— У нас-то, козочка, тишь да гладь да божья благодать. Повыдохся к чертовой бабушке Гитлер — не хватает силенок гвоздить на всех фронтах, как в начале войны. А вот под Москвой дела наши ой-ё-ёй... Поглядел я вчера на карту... Даже говорить неохота — почти к самым стенам белокаменной подступили фашисты, будь они трижды прокляты! Да и с Ленинградом дела плохи, очень плохи...
Софья Борисовна писать перестала. Жива ли?.. И ни Леша Иванов, ни Галочка Григорьева — никто писем не получает... Но ничего, друг мой, перемелется — мука будет. Время работает на нас. Зима на носу, а план Барбароссы тю-тю! Погоди-ка, хохотунья, как начнем мы чехвостить хваленых гитлеровских генералов и в хвост, и в гриву! Любо-дорого будет посмотреть...
Однажды Николай Африканович сказал нам с тетей Нюшей:
— Еду к высокому начальству с визитом. Вызывают в штаб фронта.
Я испугалась:
Ну, значит, вас от нас заберут!
Эка незадача, — махнул рукой доктор. — Небось отбрыкаюсь.

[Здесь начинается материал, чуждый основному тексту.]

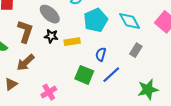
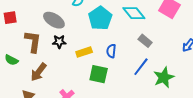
yellow rectangle: (72, 42) -> (84, 52), moved
gray rectangle: (136, 50) -> (145, 41), turned -72
blue line: (111, 75) -> (141, 67), moved

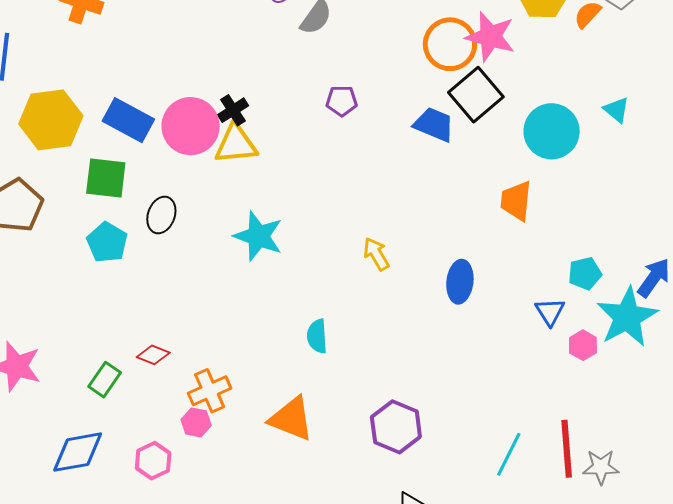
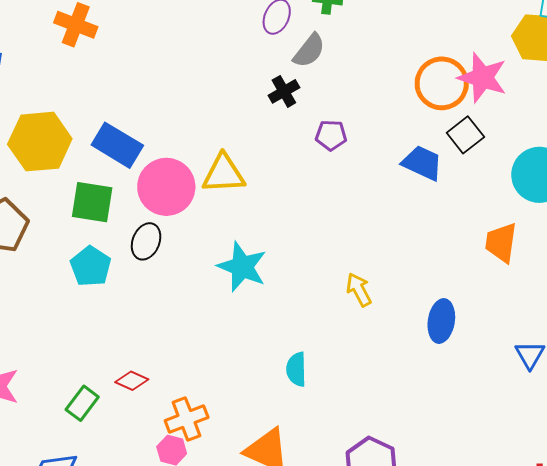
black square: (476, 95) -> (465, 135), size x0.7
black cross: (233, 110) -> (284, 91), moved
pink circle: (191, 126) -> (166, 187), moved

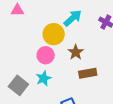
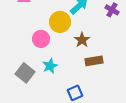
pink circle: (46, 55) -> (41, 39), moved

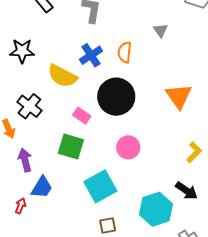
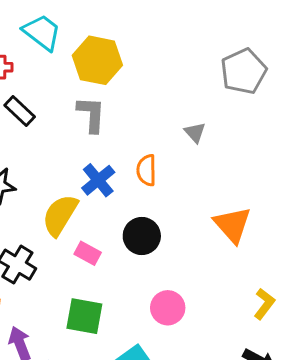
yellow semicircle: (62, 76) -> (60, 215), turned 100
black circle: (116, 97) -> (142, 236), size x0.7
pink rectangle: (82, 116) -> (88, 253), moved

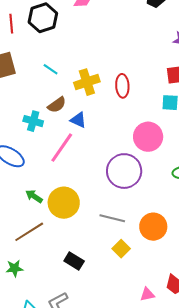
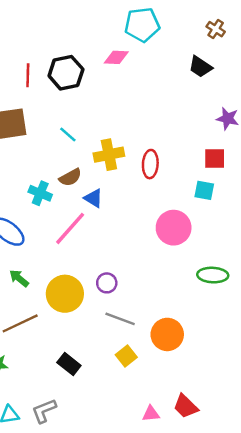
purple circle: (124, 171) -> (107, 283), moved, size x0.5
green arrow: (34, 196) -> (19, 278), moved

Но «отбрыкаться» не удалось: Николай Африканович" к нам не вернулся. Его направили в глубинный госпиталь. С дороги мне письмо прислал: «...Прощай, мое милое чудо-юдо! Еду в тыл. Это комбат Товгазов мне такую свинью подложил. Доброхот несчастный: зело печется о моем здоровье... Передай ему, что эту медвежью услугу я не прощу до конца своих дней...» Дальше шли многочисленные приветы и поклоны. Я долго плакала.
Вернулся Зуев и накричал на меня:
— Вот эгоистка! Мало ей нянек! А о «папеньке» ты подумала? С его ли здоровьем и в его ли годы по фронтам мыкаться? Молодец комбат!
А вечером явились новые «няньки», и настроение у меня сразу поднялось. Доктор Вера и Галина Васильевна Григорьева шили мне юбку из лоскута синей материи. Лоскут был явно мал, и они долго ломали голову и нарезали множество бумажных выкроек. Тетя Нюша налаживала для портних свою старенькую зингеровскую машинку. Зуев, по обыкновению, где-то пропадал.
Неожиданно явился комбат Товгазов. Вежливо поздоровался и, кивнув на выкройки, спросил:
Ателье на досуге открыли?
Да вот добыл где-то старшина на всех нас один лоскут материи, — ответила доктор Вера. — Думали мы думали, и решили Чижика приодеть, а то она в своих солдатских штанах больше на сорванца похожа, чем на девочку.
А она и есть сорванец, — улыбнулся комбат, — да еще какой! — Он дернул меня за косичку.
Варкес Нуразович разговаривал с доктором Верой, но то и дело поглядывал на Галину Васильевну, а та краснела и низко наклоняла над шитьем красивую маленькую головку. А что! Такие огромные черные глазищи хоть кого смутят!.. Пользуясь тем, что комбат стоял ко мне спиной, я скроила ему рожу. За «папеньку». Доктор Вера заметила и погрозила мне пальцем.